Ничего конкретного и даже просто вразумительного по этому поводу не удалось выяснить у представителей «блатобщественности» – «смотрунов» всех калибров («смотрун» за сменой, «смотрун» за швейкой, «смотрун» за участком и т. д.), комментарии каждого из них укладывались в универсальную формулу: «Ну, здесь так принято, не нами заведено, ты один здесь ничего не изменишь».

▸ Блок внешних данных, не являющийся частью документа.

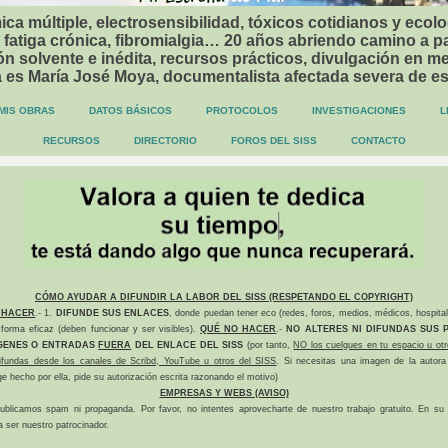
ca múltiple, electrosensibilidad, tóxicos cotidianos y ecolo
 fatiga crónica, fibromialgia… 20 años abriendo camino a p
n solvente e inédita, recursos prácticos, divulgación en me
a es María José Moya, documentalista afectada severa de e
MIS OBRAS
DATOS BÁSICOS
PROTOCOLOS
INVESTIGACIONES
L
RECURSOS
DIRECTORIO
FOROS DEL SISS
CONTACTO
CÓMO AYUDAR A DIFUNDIR LA LABOR DEL SISS (RESPETANDO EL COPYRIGHT)
 HACER
.- 1.
DIFUNDE SUS ENLACES
, donde puedan tener eco (redes, foros, medios, médicos, hospital
forma eficaz (deben funcionar y ser visibles).
QUÉ NO HACER
.-
NO ALTERES NI DIFUNDAS SUS P
GENES O ENTRADAS
FUERA
DEL ENLACE DEL SISS
(por tanto,
NO los cuelgues en tu espacio u otr
difundas desde los canales de Scribd, YouTube u otros del SISS
. Si necesitas una imagen de la autora
ge hecho por ella, pide su autorización escrita razonando el motivo)
EMPRESAS Y WEBS (AVISO)
ublicamos spam ni propaganda. Por favor, no intentes aprovecharte de nuestro trabajo gratuito. En su l
a ser nuestro patrocinador.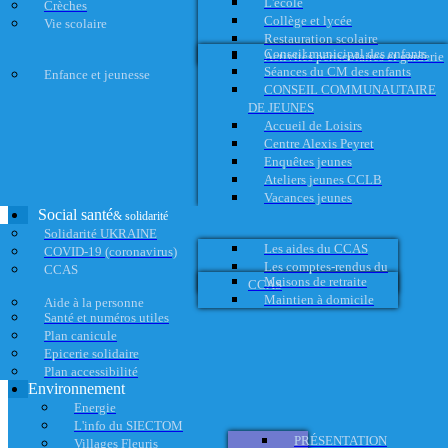
L'école
Crèches
Collège et lycée
Vie scolaire
Restauration scolaire
Conseil municipal des enfants
Activités périscolaires et garderie
Séances du CM des enfants
Enfance et jeunesse
CONSEIL COMMUNAUTAIRE
DE JEUNES
Accueil de Loisirs
Centre Alexis Peyret
Enquêtes jeunes
Ateliers jeunes CCLB
Vacances jeunes
Social santé
& solidarité
Solidarité UKRAINE
Les aides du CCAS
COVID-19 (coronavirus)
Les comptes-rendus du
CCAS
Maisons de retraite
CCAS
Maintien à domicile
Aide à la personne
Santé et numéros utiles
Plan canicule
Epicerie solidaire
Plan accessibilité
Environnement
Energie
L'info du SIECTOM
PRÉSENTATION
Villages Fleuris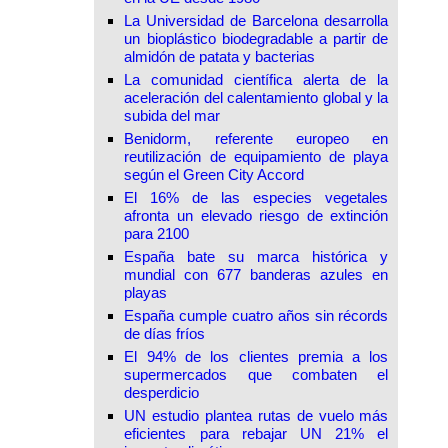
La Universidad de Barcelona desarrolla
un bioplástico biodegradable a partir de
almidón de patata y bacterias
La comunidad científica alerta de la
aceleración del calentamiento global y la
subida del mar
Benidorm, referente europeo en
reutilización de equipamiento de playa
según el Green City Accord
El 16% de las especies vegetales
afronta un elevado riesgo de extinción
para 2100
España bate su marca histórica y
mundial con 677 banderas azules en
playas
España cumple cuatro años sin récords
de días fríos
El 94% de los clientes premia a los
supermercados que combaten el
desperdicio
UN estudio plantea rutas de vuelo más
eficientes para rebajar UN 21% el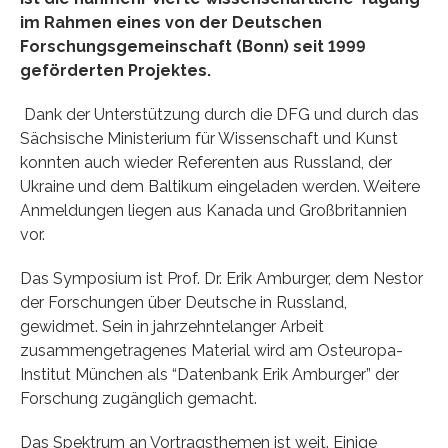
im Rahmen eines von der Deutschen
Forschungsgemeinschaft (Bonn) seit 1999
geförderten Projektes.
Dank der Unterstützung durch die DFG und durch das
Sächsische Ministerium für Wissenschaft und Kunst
konnten auch wieder Referenten aus Russland, der
Ukraine und dem Baltikum eingeladen werden. Weitere
Anmeldungen liegen aus Kanada und Großbritannien
vor.
Das Symposium ist Prof. Dr. Erik Amburger, dem Nestor
der Forschungen über Deutsche in Russland,
gewidmet. Sein in jahrzehntelanger Arbeit
zusammengetragenes Material wird am Osteuropa-
Institut München als “Datenbank Erik Amburger” der
Forschung zugänglich gemacht.
Das Spektrum an Vortragsthemen ist weit. Einige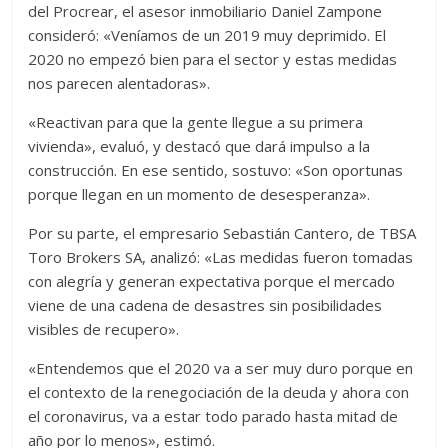
del Procrear, el asesor inmobiliario Daniel Zampone
consideró: «Veníamos de un 2019 muy deprimido. El
2020 no empezó bien para el sector y estas medidas
nos parecen alentadoras».
«Reactivan para que la gente llegue a su primera
vivienda», evaluó, y destacó que dará impulso a la
construcción. En ese sentido, sostuvo: «Son oportunas
porque llegan en un momento de desesperanza».
Por su parte, el empresario Sebastián Cantero, de TBSA
Toro Brokers SA, analizó: «Las medidas fueron tomadas
con alegría y generan expectativa porque el mercado
viene de una cadena de desastres sin posibilidades
visibles de recupero».
«Entendemos que el 2020 va a ser muy duro porque en
el contexto de la renegociación de la deuda y ahora con
el coronavirus, va a estar todo parado hasta mitad de
año por lo menos», estimó.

Все равно решил написать письмо на имя начальника зоны, напомнил, что зарплата моя ничего общего ни с выполняемым объемом работы, ни со здравым смыслом не имеет, просил разобраться, в случае невозможности последнего заявлял о готовности перечислять всю зарплату в УФСИН РФ для дальнейшего распределения между особо нуждающимися сотрудниками ведомства.
В конверт письмо запечатывать не стал, зачем тратить конверт, если вся корреспонденция наша внимательно читается специально уполномоченными сотрудниками. Реакция руководства не заставила ждать. Через пару дней вызвали на «вахту». Сам дежурный, знаменитый гроза всей зоны, майор Юрич, тщательно нервно охлопал меня, отобрал ложку (по вековой зековской традиции с ней лучше не расставаться в силу очень многих, очень разных причин), буркнул: «Тебя к хозяину». Окончив шмон, он не удержался и полюбопытствовал: «А зачем тебя к нему?» Я пожал плечами. «Писал что-то?» «Писал, писал», – кивнул я. «Давай по коридору, последняя дверь налево».